Durante um longo tempo o deus esteve tentando convencer a feiticeira a lhe ceder a tal poção. Mas mal sabia ele que a cada palavra sua a feiticeira sentia o coração tomado por um desejo imenso de compartilhar do afeto daquele jovem. “Que belo espécime!”, pensava Circe, surda aos rogos e súplicas do jovem.
Mas tanto Glauco insistiu em falar de Cila — e só de Cila — que a feiticeira sentiu crescer dentro do peito o ódio por aquela que agora ela já via como a sua rival.
— Está bem, acalme-se! — disse Circe, fingindo ceder aos seus apelos. -Vamos ver o que posso fazer.

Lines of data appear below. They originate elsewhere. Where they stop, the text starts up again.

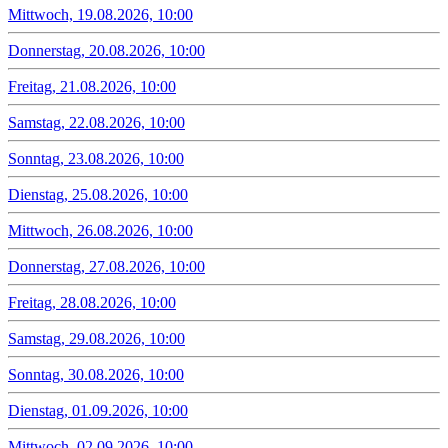
Mittwoch, 19.08.2026, 10:00
Donnerstag, 20.08.2026, 10:00
Freitag, 21.08.2026, 10:00
Samstag, 22.08.2026, 10:00
Sonntag, 23.08.2026, 10:00
Dienstag, 25.08.2026, 10:00
Mittwoch, 26.08.2026, 10:00
Donnerstag, 27.08.2026, 10:00
Freitag, 28.08.2026, 10:00
Samstag, 29.08.2026, 10:00
Sonntag, 30.08.2026, 10:00
Dienstag, 01.09.2026, 10:00
Mittwoch, 02.09.2026, 10:00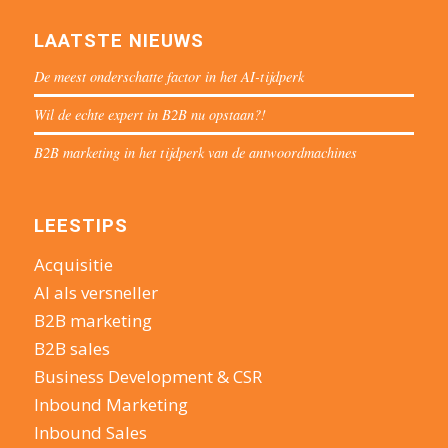
LAATSTE NIEUWS
De meest onderschatte factor in het AI-tijdperk
Wil de echte expert in B2B nu opstaan?!
B2B marketing in het tijdperk van de antwoordmachines
LEESTIPS
Acquisitie
AI als versneller
B2B marketing
B2B sales
Business Development & CSR
Inbound Marketing
Inbound Sales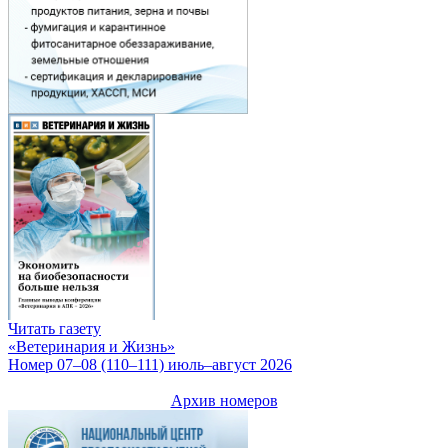
Читать газету
«Ветеринария и Жизнь»
Номер 07–08 (110–111) июль–август 2026
Архив номеров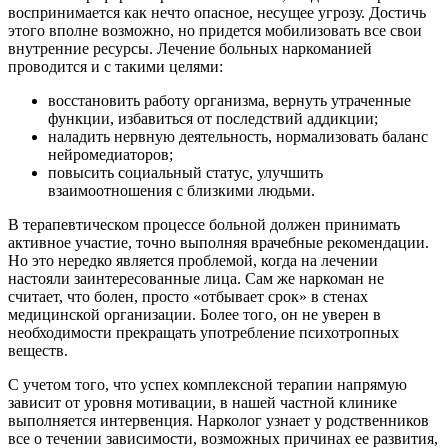
воспринимается как нечто опасное, несущее угрозу. Достичь
этого вполне возможно, но придется мобилизовать все свои
внутренние ресурсы. Лечение больных наркоманией
проводится и с такими целями:
восстановить работу организма, вернуть утраченные
функции, избавиться от последствий аддикции;
наладить нервную деятельность, нормализовать баланс
нейромедиаторов;
повысить социальный статус, улучшить
взаимоотношения с близкими людьми.
В терапевтическом процессе больной должен принимать
активное участие, точно выполняя врачебные рекомендации.
Но это нередко является проблемой, когда на лечении
настояли заинтересованные лица. Сам же наркоман не
считает, что болен, просто «отбывает срок» в стенах
медицинской организации. Более того, он не уверен в
необходимости прекращать употребление психотропных
веществ.
С учетом того, что успех комплексной терапии напрямую
зависит от уровня мотивации, в нашей частной клинике
выполняется интервенция. Нарколог узнает у родственников
все о течении зависимости, возможных причинах ее развития,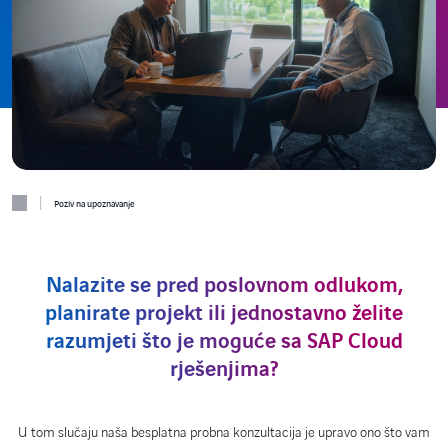
|
Poziv na upoznavanje
Nalazite se pred poslovnom odlukom,
planirate projekt ili jednostavno želite
razumjeti što je moguće sa SAP Cloud
rješenjima?
U tom slučaju naša besplatna probna konzultacija je upravo ono što vam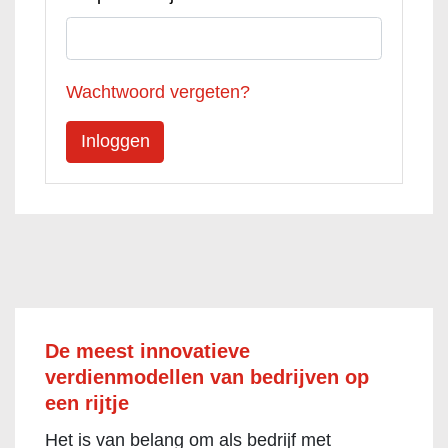
Wachtwoord vergeten?
De meest innovatieve
verdienmodellen van bedrijven op
een rijtje
Het is van belang om als bedrijf met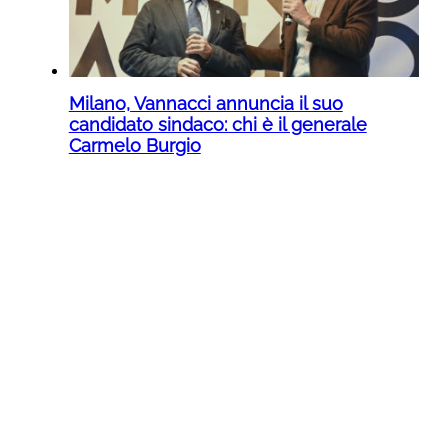
Milano, Vannacci annuncia il suo
candidato sindaco: chi è il generale
Carmelo Burgio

A feiticeira meteu-se dentro de sua casa e lá começou a preparar um filtro, mas muito diferente daquele que Glauco poderia esperar.
— Tome, leve até ela esta poção — disse Circe. — Vou lhe mostrar onde ela está.

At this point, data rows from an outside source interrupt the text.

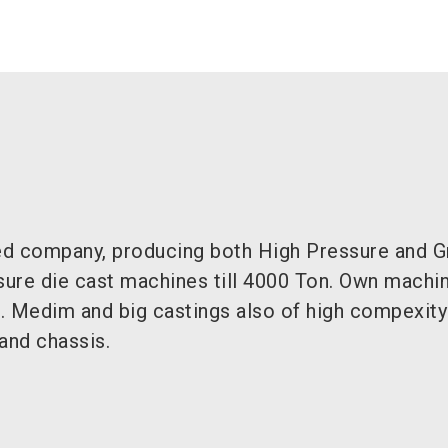
ned company, producing both High Pressure and Gr
ssure die cast machines till 4000 Ton. Own machi
. Medim and big castings also of high compexity
and chassis.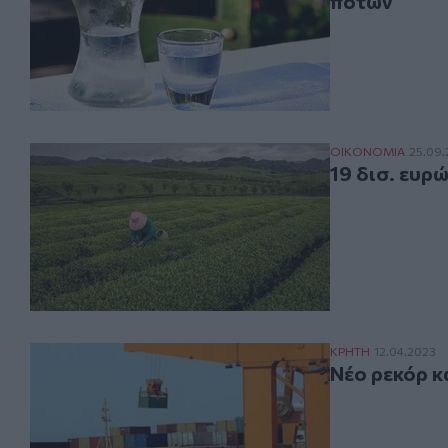
ποτών
19 δισ. ευρώ ο 
ΟΙΚΟΝΟΜΙΑ
25.09.
19 δισ. ευρ
Νέο ρεκόρ κατέρ
ΚΡΗΤΗ
12.04.2023
Νέο ρεκόρ κ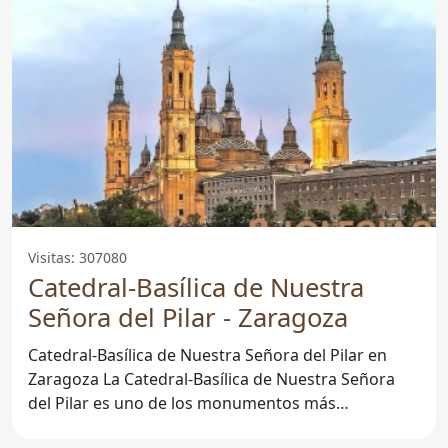
Visitas: 307080
Catedral-Basílica de Nuestra
Señora del Pilar - Zaragoza
Catedral-Basílica de Nuestra Señora del Pilar en
Zaragoza La Catedral-Basílica de Nuestra Señora
del Pilar es uno de los monumentos más
emblemáticos de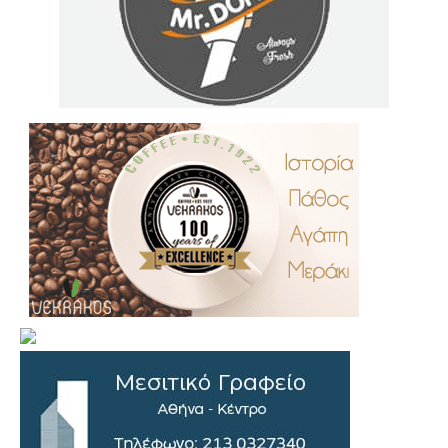
.
..
…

Quando lá chegar, derrame todo o conteúdo deste frasco na baía onde ela se banha. No mesmo instante ambos terão uma surpresa.
E assim fez o pobre Glauco, sem desconfiar de que a bruxa tramava a desgraça de sua amada e a sua própria infelicidade.
Glauco avistou Cila banhando-se no local indicado. Era um lugar retirado, onde dificilmente embarcação alguma atravessava. Cila estava inteiramente nua, deitada sobre as pedras. Assim esteve durante um bom tempo, adormecida. Glauco, pé ante pé, foi por dentro da água e liberou o conteúdo do frasco bem no local onde a bela Cila estava prestes a mergulhar outra vez.
— Pronto — disse Glauco, baixinho. — Logo você estará rendida aos meus amores!
Cila, com efeito, não demorou a erguer-se; os poucos e dourados pêlos do seu corpo estavam recobertos por uma fina camada de sal, que ela espanejou com a mão antes de mergulhar novamente na refrescante água.
Tão logo seu corpo dourado havia entrado na água, contudo, começou a ser alvo de uma transformação, a exemplo do que muitos anos antes ocorrera com Glauco. Mas — oh! — quanta diferença havia entre as duas metamorfoses! Enquanto o jovem havia se transformado num elegante misto de homem e peixe, Cila se transformava num verdadeiro monstro. De sua cintura brotaram cabeças enormes de cães e uma ninhada de serpentes, que ela tentou afastar com a mão inutilmente, pois estas criaturas agora faziam parte do seu próprio corpo. Suas pernas, a exemplo das de Glauco, também haviam se tornado uma única cauda, mas infinitamente mais horrível, recoberta de escamas ásperas como as de uma serpente, terminando num longo feixe de espinhos gotejantes de veneno.
— Oh, deuses, que castigo é este que recai sobre mim? — clamou a pobre ninfa.
Cila, que desdenhara a feiúra do deus-peixe, agora se transformara num ser aos seus próprios olhos muito mais horrendo, pois não participava de nenhuma natureza, fosse humana ou marítima.
Seu caráter, acompanhando também a degeneração de seu corpo, tornou-se tão ou mais detestável do que o seu horrível aspecto. Envergonhada de sua nova forma, a criatura bestial correu a refugiar-se numa escura caverna e desde então não fez outra coisa senão atacar e estraçalhar toda criatura que lhe passou perto, como, por exemplo, seis dos marinheiros de Ulisses, quando este cruzava aquelas nefastas águas a caminho de sua casa.
Glauco, infeliz no amor, ainda tentou mais tarde conquistar Ariadne, abandonada por Teseu na ilha de Naxos, porém também sem sucesso. Seu destino parecia ser apenas o de nadar
— nadar para sempre, livre e desimpedido, porém sem nunca encontrar o afeto sincero de uma mulher.